The pain slowly subsided. It took what seemed like hours for his body to recover, for the convulsions in his stomach to fade. His eyes were squeezed shut. His cheeks were cold. He was crying.

He returned to himself. He opened his eyes. The woman was there, her gloved index finger tapping at her lips.

“TELL ME,” ORCHID SAID. “BLINK TWICE IF YOU ARE READY.”

She studied him, watching for the signs. The signs that he was breaking. She glanced at his hands. When they gave up, the hands relaxed, became dead fish. Connor’s were clenched. Connor had not given up.

“Professor Connor, listen carefully,” she said as she picked up the roll of medical tape. “You may think what just happened is the worst I can do to you. It is not. It will get much, much worse.”

She taped his eyelids open, pulling the lids straight up. A powerful technique on many levels. The physical discomfort was excruciating as the eyes dried, but ever more critical was the denial of one more form of resistance. The stripping away of another layer. Removing the ability to block out visual stimuli, to make the outside world go away.

She snapped a photo of him in this state, then opened her satchel, removed a laptop computer. She typed in a few commands and then held the screen up before his face. She could tell from the twitches of his cheek muscles that his eyes were beginning to burn.

“I’m going to read you a list of names. Just listen. Just watch.”

She opened a small flip pad and read the first name. “George Washington.” An image of the first president appeared. “Charles Darwin.” Darwin flashed up. His head was shaking. He could hardly see now, she surmised, his eyes drying inexorably.

She took a bottle of eye drops from the table, Murine, bought at a drugstore more than six hundred miles away. Never purchase anything local. No receipts. No remembered face.

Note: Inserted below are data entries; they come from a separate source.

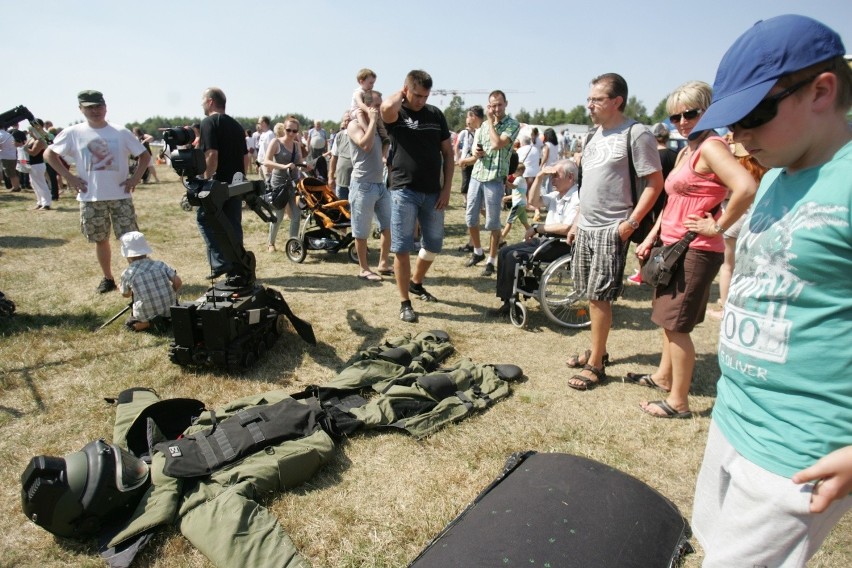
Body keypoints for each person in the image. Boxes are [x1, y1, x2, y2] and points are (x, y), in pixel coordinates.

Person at [683, 15, 852, 567]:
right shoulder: (779, 171)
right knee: (711, 547)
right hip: (735, 417)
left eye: (754, 115)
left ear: (821, 91)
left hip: (798, 447)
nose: (739, 137)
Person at [627, 80, 757, 419]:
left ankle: (679, 401)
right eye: (674, 117)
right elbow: (674, 200)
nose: (682, 121)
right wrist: (652, 235)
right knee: (667, 319)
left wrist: (718, 225)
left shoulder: (711, 147)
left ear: (707, 111)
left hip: (696, 249)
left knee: (677, 325)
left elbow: (745, 187)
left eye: (690, 113)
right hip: (673, 246)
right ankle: (663, 376)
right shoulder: (688, 147)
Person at [565, 73, 663, 390]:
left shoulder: (636, 134)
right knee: (588, 293)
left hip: (612, 229)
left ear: (616, 101)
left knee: (599, 297)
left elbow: (654, 183)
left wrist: (630, 224)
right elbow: (587, 185)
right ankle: (599, 350)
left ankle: (596, 365)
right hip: (587, 228)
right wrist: (577, 219)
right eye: (589, 98)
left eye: (597, 99)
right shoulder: (592, 136)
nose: (589, 105)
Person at [44, 90, 149, 293]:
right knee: (100, 240)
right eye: (89, 107)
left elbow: (143, 156)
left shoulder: (121, 132)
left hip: (120, 196)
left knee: (130, 239)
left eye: (98, 106)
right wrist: (69, 177)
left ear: (105, 107)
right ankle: (108, 278)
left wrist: (135, 178)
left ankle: (138, 278)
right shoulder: (73, 132)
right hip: (91, 196)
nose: (95, 111)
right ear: (81, 109)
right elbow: (50, 154)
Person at [380, 69, 454, 323]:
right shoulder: (397, 114)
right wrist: (400, 96)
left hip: (433, 191)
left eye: (425, 96)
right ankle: (405, 303)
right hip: (403, 190)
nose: (421, 100)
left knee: (433, 244)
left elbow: (448, 154)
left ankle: (416, 282)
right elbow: (384, 108)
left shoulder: (435, 115)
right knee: (401, 247)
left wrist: (446, 189)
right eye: (417, 95)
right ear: (406, 90)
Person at [489, 159, 580, 316]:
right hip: (548, 240)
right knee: (504, 252)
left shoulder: (576, 197)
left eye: (556, 176)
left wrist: (538, 228)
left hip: (561, 244)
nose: (552, 180)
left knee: (513, 256)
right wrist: (539, 177)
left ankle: (511, 302)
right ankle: (507, 301)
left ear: (570, 177)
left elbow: (566, 228)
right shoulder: (557, 195)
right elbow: (532, 201)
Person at [463, 91, 520, 277]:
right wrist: (474, 155)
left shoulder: (512, 124)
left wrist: (490, 123)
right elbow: (477, 150)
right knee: (470, 217)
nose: (495, 109)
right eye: (492, 105)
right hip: (477, 175)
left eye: (499, 105)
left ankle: (492, 259)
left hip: (495, 178)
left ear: (505, 104)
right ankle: (478, 251)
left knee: (492, 222)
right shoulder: (484, 126)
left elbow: (497, 144)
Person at [197, 87, 248, 281]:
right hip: (235, 183)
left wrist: (205, 179)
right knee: (233, 225)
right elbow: (245, 157)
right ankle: (239, 269)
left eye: (202, 100)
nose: (201, 104)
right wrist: (241, 179)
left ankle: (219, 261)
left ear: (210, 102)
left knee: (205, 219)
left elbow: (212, 154)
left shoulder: (209, 122)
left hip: (216, 184)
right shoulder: (236, 125)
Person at [347, 91, 393, 282]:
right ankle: (364, 269)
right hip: (362, 185)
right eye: (377, 105)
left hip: (380, 184)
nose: (380, 108)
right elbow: (365, 145)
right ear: (367, 106)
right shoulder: (354, 125)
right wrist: (373, 121)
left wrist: (383, 154)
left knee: (388, 225)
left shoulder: (378, 126)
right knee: (361, 230)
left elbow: (386, 141)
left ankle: (383, 263)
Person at [118, 231, 182, 332]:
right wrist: (171, 292)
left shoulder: (128, 273)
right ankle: (167, 319)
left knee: (129, 324)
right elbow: (178, 282)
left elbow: (126, 294)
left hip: (146, 314)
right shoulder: (160, 264)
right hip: (170, 308)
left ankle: (148, 323)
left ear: (127, 255)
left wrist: (122, 288)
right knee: (169, 310)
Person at [263, 118, 303, 252]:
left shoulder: (297, 145)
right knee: (279, 216)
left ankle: (293, 244)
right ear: (284, 129)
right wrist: (283, 166)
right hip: (279, 184)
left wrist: (306, 166)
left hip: (293, 183)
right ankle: (271, 243)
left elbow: (300, 162)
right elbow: (266, 161)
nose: (291, 133)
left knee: (296, 215)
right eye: (289, 130)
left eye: (294, 131)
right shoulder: (276, 142)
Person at [499, 162, 531, 243]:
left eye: (514, 171)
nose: (513, 173)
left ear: (520, 171)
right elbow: (518, 193)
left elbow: (513, 186)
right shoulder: (523, 180)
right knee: (524, 222)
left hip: (517, 205)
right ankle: (531, 234)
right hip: (522, 204)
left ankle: (501, 238)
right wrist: (507, 197)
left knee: (509, 221)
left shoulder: (519, 179)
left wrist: (505, 181)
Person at [25, 120, 50, 210]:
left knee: (41, 184)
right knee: (34, 184)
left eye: (30, 130)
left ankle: (46, 203)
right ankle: (40, 202)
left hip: (38, 165)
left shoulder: (40, 141)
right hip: (32, 165)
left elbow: (34, 153)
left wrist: (25, 148)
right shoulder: (32, 140)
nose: (29, 132)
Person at [329, 112, 353, 200]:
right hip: (341, 181)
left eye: (349, 120)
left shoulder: (361, 135)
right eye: (345, 120)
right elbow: (334, 157)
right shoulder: (339, 136)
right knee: (342, 210)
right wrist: (331, 177)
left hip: (357, 183)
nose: (347, 122)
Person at [256, 116, 274, 183]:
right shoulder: (262, 134)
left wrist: (270, 165)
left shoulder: (270, 134)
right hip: (260, 163)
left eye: (259, 123)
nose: (258, 124)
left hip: (266, 164)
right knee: (261, 185)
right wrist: (257, 164)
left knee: (268, 184)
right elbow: (261, 150)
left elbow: (272, 150)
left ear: (263, 123)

Connor’s eyes darted back and forth between the computer screen and her face. She felt it coming off him: the fear of knowing. He saw the infrared lasers and photodiodes mounted along the edges of the computer screen. He understood. Smart man, Liam Connor. She had never tortured a Nobel Prize winner before.

The computer was her truth detector. Advertising firms had developed sophisticated programs to monitor human reactions as people watched commercials on a computer screen. They traced eye movements. Pupil dilation. The blood flow in vessels in the sclera, the whites of his eyes. The military used the same technology for interrogations. She had adapted the technology for her own needs. She had found it effective.

Darwin stared up from the computer screen. Test names, these were tests. Calibrations. To see how Connor responded to stimuli, developing a map of his responses.

She started in on his colleagues. “Mark Sampson.” A picture of his longtime scientific collaborator appeared. She had taken it from his website. No response. She continued reading, a new picture with each name. “Vlad Glazman.” Nothing.

“Jake Sterling.”

The little red indicator bar on the bottom of the screen flickered. A small signal but easily discernible above the noise. She made a note. Good. He was already high on her list-she had his home, his lab, his phone fully instrumented.

Now, she thought. To the heart of it.

NO, NO, NO, PLEASE, GOD, NO…

She worked her way through his colleagues, his friends, then finally his family. Block your thoughts. Stop thinking. Stop feeling…

“Martin Connor.”

“Ethel Connor.”

“Arthur Connor.”

“Maggie Connor.”

The bar at the bottom of the screen jumped.

The woman glanced at him, then to the image of his granddaughter, Maggie, on the screen.

She made a note.

Liam was drenched in sweat. He shivered uncontrollably. He was freezing in his own sweat.

She leaned in until she was inches from his face. He smelled her. She smelled of wood and creosote. “Tell me where it is, Professor Connor. Quit fighting. You must already know how this ends.”

She tapped the screen. “Your granddaughter,” she said. “I will torture her right in front of you. Tell me or she dies.”

Liam wanted to kill her. He wanted more than anything in the world to rip his arms free and strangle her.

She pushed a button and a new picture appeared on the screen. The little red meter spiked.